• _Exercise objective_
Extract the complete listing and output it unchanged.

• _Source material_
= Beginning of Section =

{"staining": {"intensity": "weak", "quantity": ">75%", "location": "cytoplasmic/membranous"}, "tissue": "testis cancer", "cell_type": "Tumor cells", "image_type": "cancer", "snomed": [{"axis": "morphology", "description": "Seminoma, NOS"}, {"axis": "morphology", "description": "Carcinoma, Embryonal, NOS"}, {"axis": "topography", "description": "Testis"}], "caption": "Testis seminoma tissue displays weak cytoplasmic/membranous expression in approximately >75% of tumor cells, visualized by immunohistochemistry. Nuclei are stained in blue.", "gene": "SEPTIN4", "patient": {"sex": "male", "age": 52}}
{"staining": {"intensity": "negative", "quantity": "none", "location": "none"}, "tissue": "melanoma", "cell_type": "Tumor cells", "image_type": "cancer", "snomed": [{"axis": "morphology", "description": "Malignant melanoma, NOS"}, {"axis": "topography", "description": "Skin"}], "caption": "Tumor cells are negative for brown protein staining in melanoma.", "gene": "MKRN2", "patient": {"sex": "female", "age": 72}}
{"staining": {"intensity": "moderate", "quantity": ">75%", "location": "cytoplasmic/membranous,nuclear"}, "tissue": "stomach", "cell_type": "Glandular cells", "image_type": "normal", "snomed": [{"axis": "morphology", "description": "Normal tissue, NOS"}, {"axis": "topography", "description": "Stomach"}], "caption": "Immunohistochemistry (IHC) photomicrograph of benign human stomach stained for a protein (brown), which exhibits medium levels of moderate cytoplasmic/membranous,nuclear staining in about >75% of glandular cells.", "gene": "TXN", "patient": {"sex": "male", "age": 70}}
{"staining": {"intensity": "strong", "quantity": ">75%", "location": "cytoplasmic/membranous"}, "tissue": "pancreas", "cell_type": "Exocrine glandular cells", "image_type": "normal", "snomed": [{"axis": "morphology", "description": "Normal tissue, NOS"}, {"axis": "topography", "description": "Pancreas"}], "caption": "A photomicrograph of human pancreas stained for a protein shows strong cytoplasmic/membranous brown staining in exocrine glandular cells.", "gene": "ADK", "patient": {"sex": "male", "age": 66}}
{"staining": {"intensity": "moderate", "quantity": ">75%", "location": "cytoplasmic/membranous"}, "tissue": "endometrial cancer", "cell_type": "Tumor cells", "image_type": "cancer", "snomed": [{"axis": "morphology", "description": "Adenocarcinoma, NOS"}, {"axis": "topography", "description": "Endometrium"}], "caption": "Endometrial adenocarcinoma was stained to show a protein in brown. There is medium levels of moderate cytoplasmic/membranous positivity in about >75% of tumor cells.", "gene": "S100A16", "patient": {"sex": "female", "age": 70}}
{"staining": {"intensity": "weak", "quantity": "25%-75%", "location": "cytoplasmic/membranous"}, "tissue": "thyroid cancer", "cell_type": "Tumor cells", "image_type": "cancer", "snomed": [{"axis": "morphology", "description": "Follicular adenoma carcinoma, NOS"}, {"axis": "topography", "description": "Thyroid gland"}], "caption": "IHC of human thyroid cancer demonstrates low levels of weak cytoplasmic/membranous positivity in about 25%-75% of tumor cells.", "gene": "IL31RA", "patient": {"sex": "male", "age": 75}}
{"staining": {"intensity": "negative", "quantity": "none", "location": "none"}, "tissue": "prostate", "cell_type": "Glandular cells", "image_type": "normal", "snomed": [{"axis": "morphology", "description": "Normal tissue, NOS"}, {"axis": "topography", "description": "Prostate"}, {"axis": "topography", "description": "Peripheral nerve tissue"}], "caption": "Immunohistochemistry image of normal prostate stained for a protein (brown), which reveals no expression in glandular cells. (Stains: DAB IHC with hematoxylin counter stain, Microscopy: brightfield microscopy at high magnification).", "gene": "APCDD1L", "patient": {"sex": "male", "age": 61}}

= End of Section =

• _Result of the task_
{"staining": {"intensity": "weak", "quantity": ">75%", "location": "cytoplasmic/membranous"}, "tissue": "testis cancer", "cell_type": "Tumor cells", "image_type": "cancer", "snomed": [{"axis": "morphology", "description": "Seminoma, NOS"}, {"axis": "morphology", "description": "Carcinoma, Embryonal, NOS"}, {"axis": "topography", "description": "Testis"}], "caption": "Testis seminoma tissue displays weak cytoplasmic/membranous expression in approximately >75% of tumor cells, visualized by immunohistochemistry. Nuclei are stained in blue.", "gene": "SEPTIN4", "patient": {"sex": "male", "age": 52}}
{"staining": {"intensity": "negative", "quantity": "none", "location": "none"}, "tissue": "melanoma", "cell_type": "Tumor cells", "image_type": "cancer", "snomed": [{"axis": "morphology", "description": "Malignant melanoma, NOS"}, {"axis": "topography", "description": "Skin"}], "caption": "Tumor cells are negative for brown protein staining in melanoma.", "gene": "MKRN2", "patient": {"sex": "female", "age": 72}}
{"staining": {"intensity": "moderate", "quantity": ">75%", "location": "cytoplasmic/membranous,nuclear"}, "tissue": "stomach", "cell_type": "Glandular cells", "image_type": "normal", "snomed": [{"axis": "morphology", "description": "Normal tissue, NOS"}, {"axis": "topography", "description": "Stomach"}], "caption": "Immunohistochemistry (IHC) photomicrograph of benign human stomach stained for a protein (brown), which exhibits medium levels of moderate cytoplasmic/membranous,nuclear staining in about >75% of glandular cells.", "gene": "TXN", "patient": {"sex": "male", "age": 70}}
{"staining": {"intensity": "strong", "quantity": ">75%", "location": "cytoplasmic/membranous"}, "tissue": "pancreas", "cell_type": "Exocrine glandular cells", "image_type": "normal", "snomed": [{"axis": "morphology", "description": "Normal tissue, NOS"}, {"axis": "topography", "description": "Pancreas"}], "caption": "A photomicrograph of human pancreas stained for a protein shows strong cytoplasmic/membranous brown staining in exocrine glandular cells.", "gene": "ADK", "patient": {"sex": "male", "age": 66}}
{"staining": {"intensity": "moderate", "quantity": ">75%", "location": "cytoplasmic/membranous"}, "tissue": "endometrial cancer", "cell_type": "Tumor cells", "image_type": "cancer", "snomed": [{"axis": "morphology", "description": "Adenocarcinoma, NOS"}, {"axis": "topography", "description": "Endometrium"}], "caption": "Endometrial adenocarcinoma was stained to show a protein in brown. There is medium levels of moderate cytoplasmic/membranous positivity in about >75% of tumor cells.", "gene": "S100A16", "patient": {"sex": "female", "age": 70}}
{"staining": {"intensity": "weak", "quantity": "25%-75%", "location": "cytoplasmic/membranous"}, "tissue": "thyroid cancer", "cell_type": "Tumor cells", "image_type": "cancer", "snomed": [{"axis": "morphology", "description": "Follicular adenoma carcinoma, NOS"}, {"axis": "topography", "description": "Thyroid gland"}], "caption": "IHC of human thyroid cancer demonstrates low levels of weak cytoplasmic/membranous positivity in about 25%-75% of tumor cells.", "gene": "IL31RA", "patient": {"sex": "male", "age": 75}}
{"staining": {"intensity": "negative", "quantity": "none", "location": "none"}, "tissue": "prostate", "cell_type": "Glandular cells", "image_type": "normal", "snomed": [{"axis": "morphology", "description": "Normal tissue, NOS"}, {"axis": "topography", "description": "Prostate"}, {"axis": "topography", "description": "Peripheral nerve tissue"}], "caption": "Immunohistochemistry image of normal prostate stained for a protein (brown), which reveals no expression in glandular cells. (Stains: DAB IHC with hematoxylin counter stain, Microscopy: brightfield microscopy at high magnification).", "gene": "APCDD1L", "patient": {"sex": "male", "age": 61}}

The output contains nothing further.